» **EXERCISE PASSAGE**
= = = = =

Lots of men are chatty in the office and I wouldn’t think I was entitled to message them or invite them to stay in a hotel on the back of it!

OP’s posts: |
roarfeckingroarr Mon 14-Sep-20 21:26:02

Hmm I might say something like that to a colleague - male or female. I agree it's unlikely that he would have said it to a man.

Delbelleber Mon 14-Sep-20 21:26:29

There was another thread recently where this seemingly normal woman kept finding her friends husbands hitting on her was a theme.

pignoramus Mon 14-Sep-20 21:28:09

I honestly wouldn't think there was anything untoward with those comments to be honest

username501 Mon 14-Sep-20 21:29:32

You're asking why it's happening. I've never met you OP, I'm just going on what you said in your original thread:

with each new male supervisor/team I have worked in, I have had some sort of questionable conduct from them.

This has been a theme throughout my career.

I am OFTEN told by male and females that I am flirty with people

I enjoy banter at work and generally have a high threshold for offence

User163639 Mon 14-Sep-20 21:35:00

Yes fair enough I guess! It’s just frustrating I have to shut down part of my personality to ward off inappropriate comments.

FWIW I do think suggesting staying over when it’s not needed is entirely inappropriate and certainly wouldn’t be said to a male colleague.

OP’s posts: |
maisythehorse Mon 14-Sep-20 21:37:19

i'm a fairly quiet woman and I still get quite alot of sexual banter so I guess being extrovert or more outgoing would draw even more attention. Quite honestly I don't mind, I have a laugh back but they know we are not interested in each other, I make it clear i'm attached or dating, if I got a message then I would only respond in a professional way not to lead it into anything further.

= = = = =

» **ENTRIES SUPPLIED**
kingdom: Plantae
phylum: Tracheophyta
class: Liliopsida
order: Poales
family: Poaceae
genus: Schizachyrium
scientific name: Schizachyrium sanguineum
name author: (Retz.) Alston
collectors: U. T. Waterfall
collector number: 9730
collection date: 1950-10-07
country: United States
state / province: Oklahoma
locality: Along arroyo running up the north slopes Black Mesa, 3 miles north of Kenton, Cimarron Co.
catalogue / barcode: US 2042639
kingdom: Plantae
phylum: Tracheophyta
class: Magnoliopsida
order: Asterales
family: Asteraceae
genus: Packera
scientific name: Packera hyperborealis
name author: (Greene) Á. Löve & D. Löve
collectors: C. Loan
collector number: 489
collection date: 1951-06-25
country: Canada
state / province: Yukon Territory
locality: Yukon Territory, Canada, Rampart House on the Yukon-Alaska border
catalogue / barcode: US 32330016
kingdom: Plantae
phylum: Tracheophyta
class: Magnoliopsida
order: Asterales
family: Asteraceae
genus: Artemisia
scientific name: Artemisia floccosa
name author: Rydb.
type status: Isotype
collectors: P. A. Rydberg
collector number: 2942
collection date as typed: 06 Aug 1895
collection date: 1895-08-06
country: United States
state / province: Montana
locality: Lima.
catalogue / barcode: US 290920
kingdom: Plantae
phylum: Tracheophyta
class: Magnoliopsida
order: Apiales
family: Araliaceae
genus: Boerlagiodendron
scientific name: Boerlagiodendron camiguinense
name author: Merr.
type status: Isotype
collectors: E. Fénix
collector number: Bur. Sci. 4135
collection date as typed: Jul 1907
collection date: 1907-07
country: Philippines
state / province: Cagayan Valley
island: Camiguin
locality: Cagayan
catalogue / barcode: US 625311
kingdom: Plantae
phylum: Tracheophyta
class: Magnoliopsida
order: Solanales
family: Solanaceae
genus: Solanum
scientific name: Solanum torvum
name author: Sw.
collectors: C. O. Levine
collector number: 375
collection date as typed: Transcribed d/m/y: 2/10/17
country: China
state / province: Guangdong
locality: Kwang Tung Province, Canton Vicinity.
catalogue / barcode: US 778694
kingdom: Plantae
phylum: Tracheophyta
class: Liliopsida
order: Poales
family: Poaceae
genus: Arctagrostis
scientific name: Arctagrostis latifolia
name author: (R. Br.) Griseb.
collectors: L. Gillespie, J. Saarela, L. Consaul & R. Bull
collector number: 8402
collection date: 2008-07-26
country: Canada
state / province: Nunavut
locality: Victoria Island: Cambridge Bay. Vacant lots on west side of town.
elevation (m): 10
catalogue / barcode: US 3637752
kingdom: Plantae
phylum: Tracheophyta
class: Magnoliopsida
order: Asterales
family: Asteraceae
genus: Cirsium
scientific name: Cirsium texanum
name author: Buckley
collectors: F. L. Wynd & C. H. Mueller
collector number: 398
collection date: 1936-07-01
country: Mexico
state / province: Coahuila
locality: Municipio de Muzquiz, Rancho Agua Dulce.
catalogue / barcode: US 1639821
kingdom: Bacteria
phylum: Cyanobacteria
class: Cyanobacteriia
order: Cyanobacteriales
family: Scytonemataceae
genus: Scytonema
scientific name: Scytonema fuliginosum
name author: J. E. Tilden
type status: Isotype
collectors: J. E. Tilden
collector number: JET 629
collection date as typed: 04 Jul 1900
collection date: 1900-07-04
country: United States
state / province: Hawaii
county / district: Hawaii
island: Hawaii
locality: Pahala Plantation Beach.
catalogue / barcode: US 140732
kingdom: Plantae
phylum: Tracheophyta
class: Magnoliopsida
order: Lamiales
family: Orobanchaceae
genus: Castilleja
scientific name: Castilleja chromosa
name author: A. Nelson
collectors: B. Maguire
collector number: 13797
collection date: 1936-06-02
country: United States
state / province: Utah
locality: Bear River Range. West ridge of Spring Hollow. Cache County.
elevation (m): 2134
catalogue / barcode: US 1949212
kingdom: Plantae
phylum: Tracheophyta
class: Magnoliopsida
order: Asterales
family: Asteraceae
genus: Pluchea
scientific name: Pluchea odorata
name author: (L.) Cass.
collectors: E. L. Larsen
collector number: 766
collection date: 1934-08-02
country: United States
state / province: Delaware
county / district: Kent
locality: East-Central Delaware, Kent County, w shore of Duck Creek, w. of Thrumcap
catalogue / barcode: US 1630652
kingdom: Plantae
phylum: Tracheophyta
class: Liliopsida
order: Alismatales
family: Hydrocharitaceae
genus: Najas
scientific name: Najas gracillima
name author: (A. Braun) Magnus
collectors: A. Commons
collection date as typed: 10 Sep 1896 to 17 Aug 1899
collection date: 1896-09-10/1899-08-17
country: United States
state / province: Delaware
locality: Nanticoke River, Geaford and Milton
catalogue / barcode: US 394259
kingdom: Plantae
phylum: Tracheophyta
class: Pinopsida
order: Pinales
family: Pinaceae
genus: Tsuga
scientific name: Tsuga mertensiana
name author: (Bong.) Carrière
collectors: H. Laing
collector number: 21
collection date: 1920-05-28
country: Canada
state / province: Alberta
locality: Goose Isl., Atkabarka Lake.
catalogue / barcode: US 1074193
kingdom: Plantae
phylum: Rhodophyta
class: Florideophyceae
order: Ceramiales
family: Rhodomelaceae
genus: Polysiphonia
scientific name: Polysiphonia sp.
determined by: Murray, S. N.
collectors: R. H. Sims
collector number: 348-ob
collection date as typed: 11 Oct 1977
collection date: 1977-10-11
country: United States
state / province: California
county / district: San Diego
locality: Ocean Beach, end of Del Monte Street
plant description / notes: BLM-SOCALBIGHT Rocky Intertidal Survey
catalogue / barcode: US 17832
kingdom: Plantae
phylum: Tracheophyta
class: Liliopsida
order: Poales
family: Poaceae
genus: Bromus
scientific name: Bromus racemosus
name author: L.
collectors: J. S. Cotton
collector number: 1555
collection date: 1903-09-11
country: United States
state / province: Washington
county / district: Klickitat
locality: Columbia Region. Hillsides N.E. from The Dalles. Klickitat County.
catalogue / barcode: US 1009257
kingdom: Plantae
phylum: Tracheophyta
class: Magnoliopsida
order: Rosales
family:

= = = = =

» **TASK DIRECTIONS**
Copy everything in the forum thread from "User163639 Mon 14-Sep-20" down to "off inappropriate comments.". The rows have nothing to do with this exercise.

» **ANSWER TO THIS TASK**
User163639 Mon 14-Sep-20 21:35:00

Yes fair enough I guess! It’s just frustrating I have to shut down part of my personality to ward off inappropriate comments.